* **Requirement**
Omitting the pictures, restate all of the entries below exactly.

==*==

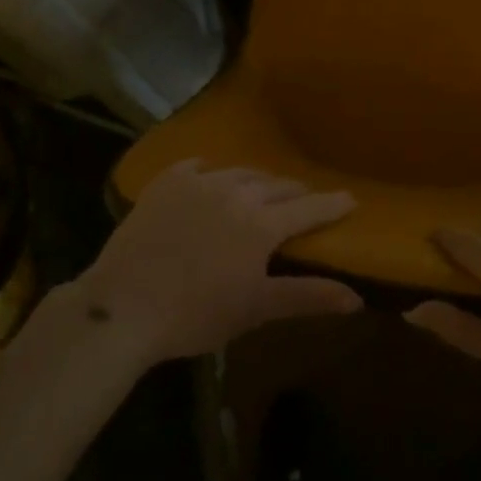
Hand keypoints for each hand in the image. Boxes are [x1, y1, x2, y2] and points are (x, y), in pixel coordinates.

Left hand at [82, 160, 360, 362]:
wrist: (123, 306)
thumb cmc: (196, 314)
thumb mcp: (255, 309)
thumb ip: (307, 297)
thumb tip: (356, 298)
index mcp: (262, 224)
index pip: (308, 208)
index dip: (331, 204)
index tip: (350, 199)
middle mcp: (237, 192)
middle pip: (277, 185)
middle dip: (295, 193)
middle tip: (303, 201)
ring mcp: (200, 181)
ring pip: (241, 172)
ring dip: (258, 182)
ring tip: (261, 192)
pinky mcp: (168, 181)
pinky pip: (199, 166)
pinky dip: (213, 172)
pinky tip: (211, 178)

==*==

* **Problem solution**
Hand keypoints for each hand in the image. Boxes are [x1, y1, x2, y2] and points are (x, y), in pixel coordinates.

Left hand at [82, 160, 360, 362]:
wrist: (123, 306)
thumb cmc: (196, 314)
thumb mcp: (255, 309)
thumb ip: (307, 297)
thumb tip: (356, 298)
index mcp: (262, 224)
index pip: (308, 208)
index dip: (331, 204)
index tip: (350, 199)
middle mcp: (237, 192)
middle pip: (277, 185)
middle dip: (295, 193)
middle tip: (303, 201)
ring mcp: (200, 181)
ring pip: (241, 172)
ring dip: (258, 182)
ring tip: (261, 192)
pinky mcp: (168, 181)
pinky pip: (199, 166)
pinky dip: (213, 172)
pinky tip: (211, 178)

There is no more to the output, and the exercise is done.